In other words, Maryland gives up sacks when defenses can sell out against the pass on obvious passing downs. Again, the failure of the run game forces Hills under pressure - literally, this time. They've allowed only five sacks on first and ten - which isn't good but it's a heck of a lot better than the disaster on third and long - and another five on second and 10 or less. That's not great, of course, but if you took away a few of those third and longs the raw numbers look a lot better. And given that this scheme would be designed to avoid that, allowing Hills to pass more on downs when the defense can't key on the pass, hopefully avoiding more third-and-longs by converting those passes and opening up the run later in the game, the protection issue would, hopefully, not be a deal-breaker.
Once again, it sounds okay on paper, but games aren't played on paper, as Maryland's made clear this year. Hills will be relied upon more, which is the biggest gamble in it. The line will be relied upon to pass block and not give up easy sacks, which is a gamble, too. Passing downs will hardly be eliminated; virtually none of the complaints here will be eradicated. But there's a chance they're at least ameliorated. And if not, what's the worst-case scenario for offensive output? Sixty percent of plays going for less than two yards? Well, they're already doing that. Interceptions are a concern, but Hills hasn't thrown an interception on a non-jump ball in over a month.
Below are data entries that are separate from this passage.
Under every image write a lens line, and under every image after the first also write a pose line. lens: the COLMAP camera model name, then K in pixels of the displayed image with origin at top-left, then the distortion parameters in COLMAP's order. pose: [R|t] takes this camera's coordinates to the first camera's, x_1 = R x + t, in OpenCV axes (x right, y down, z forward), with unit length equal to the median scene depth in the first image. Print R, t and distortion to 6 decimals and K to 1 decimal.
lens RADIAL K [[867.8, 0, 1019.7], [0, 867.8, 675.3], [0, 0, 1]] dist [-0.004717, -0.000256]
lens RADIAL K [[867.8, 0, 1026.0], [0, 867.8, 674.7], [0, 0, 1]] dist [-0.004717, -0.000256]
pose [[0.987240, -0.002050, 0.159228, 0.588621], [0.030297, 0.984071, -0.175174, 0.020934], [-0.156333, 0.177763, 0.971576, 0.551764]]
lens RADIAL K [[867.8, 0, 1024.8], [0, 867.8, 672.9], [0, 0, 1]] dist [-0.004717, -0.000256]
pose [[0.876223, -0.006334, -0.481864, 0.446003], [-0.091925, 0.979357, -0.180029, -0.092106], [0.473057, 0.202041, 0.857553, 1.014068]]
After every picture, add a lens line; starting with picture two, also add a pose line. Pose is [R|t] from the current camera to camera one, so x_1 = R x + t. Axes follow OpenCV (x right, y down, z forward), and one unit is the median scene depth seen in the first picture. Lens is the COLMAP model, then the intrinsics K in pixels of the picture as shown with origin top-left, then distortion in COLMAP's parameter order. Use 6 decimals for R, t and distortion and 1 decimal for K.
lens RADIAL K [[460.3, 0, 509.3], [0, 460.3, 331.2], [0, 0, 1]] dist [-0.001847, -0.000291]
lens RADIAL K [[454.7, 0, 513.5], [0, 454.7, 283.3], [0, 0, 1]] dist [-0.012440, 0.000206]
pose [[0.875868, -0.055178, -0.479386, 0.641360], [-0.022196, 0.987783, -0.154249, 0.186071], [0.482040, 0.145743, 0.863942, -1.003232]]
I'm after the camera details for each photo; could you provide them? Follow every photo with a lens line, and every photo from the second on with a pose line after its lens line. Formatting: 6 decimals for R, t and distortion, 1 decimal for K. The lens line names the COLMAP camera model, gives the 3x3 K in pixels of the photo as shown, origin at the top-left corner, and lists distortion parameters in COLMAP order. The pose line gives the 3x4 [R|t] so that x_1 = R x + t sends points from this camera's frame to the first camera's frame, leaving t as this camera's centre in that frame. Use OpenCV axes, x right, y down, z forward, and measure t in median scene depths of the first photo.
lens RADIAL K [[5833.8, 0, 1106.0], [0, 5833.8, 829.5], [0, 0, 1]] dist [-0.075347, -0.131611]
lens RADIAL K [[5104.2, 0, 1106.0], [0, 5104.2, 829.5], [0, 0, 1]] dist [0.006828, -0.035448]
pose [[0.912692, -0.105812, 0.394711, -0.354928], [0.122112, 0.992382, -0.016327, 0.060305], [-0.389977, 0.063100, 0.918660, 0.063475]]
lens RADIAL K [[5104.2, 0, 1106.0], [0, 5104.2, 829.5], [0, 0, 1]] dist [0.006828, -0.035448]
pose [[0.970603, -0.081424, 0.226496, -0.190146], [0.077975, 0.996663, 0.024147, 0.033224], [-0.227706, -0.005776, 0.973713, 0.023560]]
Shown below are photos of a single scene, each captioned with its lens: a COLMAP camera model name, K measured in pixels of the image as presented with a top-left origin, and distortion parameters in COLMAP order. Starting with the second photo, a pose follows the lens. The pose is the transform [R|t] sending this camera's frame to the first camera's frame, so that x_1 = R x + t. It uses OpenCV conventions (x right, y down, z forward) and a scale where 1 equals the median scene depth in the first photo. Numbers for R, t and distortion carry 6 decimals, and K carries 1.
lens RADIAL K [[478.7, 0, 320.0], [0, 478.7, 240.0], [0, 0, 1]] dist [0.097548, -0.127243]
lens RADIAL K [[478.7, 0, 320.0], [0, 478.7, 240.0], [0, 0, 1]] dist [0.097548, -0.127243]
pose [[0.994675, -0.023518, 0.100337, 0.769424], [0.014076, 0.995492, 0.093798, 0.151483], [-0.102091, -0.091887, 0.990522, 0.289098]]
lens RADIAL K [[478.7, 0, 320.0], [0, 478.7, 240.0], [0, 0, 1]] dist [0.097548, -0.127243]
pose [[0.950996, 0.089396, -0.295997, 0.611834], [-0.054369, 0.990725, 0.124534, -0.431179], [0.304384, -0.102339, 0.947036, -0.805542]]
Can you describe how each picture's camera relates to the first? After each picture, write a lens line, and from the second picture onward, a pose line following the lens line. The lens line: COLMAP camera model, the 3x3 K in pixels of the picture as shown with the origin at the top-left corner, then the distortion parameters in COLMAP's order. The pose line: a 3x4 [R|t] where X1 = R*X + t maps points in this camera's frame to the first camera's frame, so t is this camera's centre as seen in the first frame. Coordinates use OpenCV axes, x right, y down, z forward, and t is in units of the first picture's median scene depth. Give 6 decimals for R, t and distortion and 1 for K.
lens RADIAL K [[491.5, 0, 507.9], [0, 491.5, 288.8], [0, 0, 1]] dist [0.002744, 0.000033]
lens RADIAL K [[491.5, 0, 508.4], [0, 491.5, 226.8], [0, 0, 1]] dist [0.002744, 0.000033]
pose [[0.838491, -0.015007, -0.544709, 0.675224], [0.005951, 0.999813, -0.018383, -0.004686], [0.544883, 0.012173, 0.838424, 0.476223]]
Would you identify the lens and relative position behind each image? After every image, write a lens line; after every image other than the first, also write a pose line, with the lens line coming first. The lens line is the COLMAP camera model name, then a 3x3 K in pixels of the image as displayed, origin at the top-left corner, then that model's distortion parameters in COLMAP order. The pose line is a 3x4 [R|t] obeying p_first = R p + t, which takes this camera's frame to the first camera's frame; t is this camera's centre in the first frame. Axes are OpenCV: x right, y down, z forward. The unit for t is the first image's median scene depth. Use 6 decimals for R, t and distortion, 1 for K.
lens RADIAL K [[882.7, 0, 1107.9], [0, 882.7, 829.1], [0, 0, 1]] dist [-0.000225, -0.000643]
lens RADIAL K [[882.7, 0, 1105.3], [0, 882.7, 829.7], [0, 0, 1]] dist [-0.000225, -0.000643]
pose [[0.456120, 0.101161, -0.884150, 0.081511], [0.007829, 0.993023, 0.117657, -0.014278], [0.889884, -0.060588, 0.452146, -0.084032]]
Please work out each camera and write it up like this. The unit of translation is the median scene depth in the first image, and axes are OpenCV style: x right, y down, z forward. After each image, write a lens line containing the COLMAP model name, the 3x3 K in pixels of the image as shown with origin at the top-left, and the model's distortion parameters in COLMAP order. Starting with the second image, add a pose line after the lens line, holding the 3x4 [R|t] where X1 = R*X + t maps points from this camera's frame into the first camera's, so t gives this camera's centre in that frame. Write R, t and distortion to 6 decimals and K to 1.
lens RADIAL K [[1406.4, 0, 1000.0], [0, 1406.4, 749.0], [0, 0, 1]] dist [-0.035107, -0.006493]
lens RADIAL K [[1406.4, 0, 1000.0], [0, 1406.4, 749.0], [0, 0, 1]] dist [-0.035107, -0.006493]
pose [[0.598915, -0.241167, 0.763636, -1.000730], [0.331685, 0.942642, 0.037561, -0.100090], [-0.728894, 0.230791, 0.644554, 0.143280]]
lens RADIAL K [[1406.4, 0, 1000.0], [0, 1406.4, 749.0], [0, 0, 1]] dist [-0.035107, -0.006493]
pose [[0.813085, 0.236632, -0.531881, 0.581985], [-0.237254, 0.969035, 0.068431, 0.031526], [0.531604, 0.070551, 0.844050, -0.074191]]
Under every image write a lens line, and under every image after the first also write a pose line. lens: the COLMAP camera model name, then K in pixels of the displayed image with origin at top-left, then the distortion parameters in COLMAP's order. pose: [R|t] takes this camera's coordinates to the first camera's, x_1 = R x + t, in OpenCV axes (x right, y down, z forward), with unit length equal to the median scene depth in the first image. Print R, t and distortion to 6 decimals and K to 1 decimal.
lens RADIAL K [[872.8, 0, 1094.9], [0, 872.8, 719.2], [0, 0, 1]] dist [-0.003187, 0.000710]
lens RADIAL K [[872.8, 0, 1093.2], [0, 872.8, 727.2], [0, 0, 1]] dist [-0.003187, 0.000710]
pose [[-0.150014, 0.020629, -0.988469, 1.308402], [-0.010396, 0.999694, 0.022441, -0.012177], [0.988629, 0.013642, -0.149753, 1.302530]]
It is, at the very least, a worthy possibility. It sounds like it's under some consideration from Maryland's staff, too, and at some point, if they can't get the ground game going, they'll have to pull the trigger on it.
Because Maryland, at their best, with this defense, is not just a team fighting for six wins and Shreveport. No, operating at full potential, they can make noise in the ACC. It's sounds crazy, but they're already 2-0; Georgia Tech (at home) and Boston College are still on their schedule. Upset State, and all of a sudden things get mighty interesting down the stretch, in the most improbable of circumstances. But to get to that point, Maryland needs better than the ACC's least-productive offense.
The personnel ain't changing. Maybe, even only if in minor ways, it's time for the scheme to.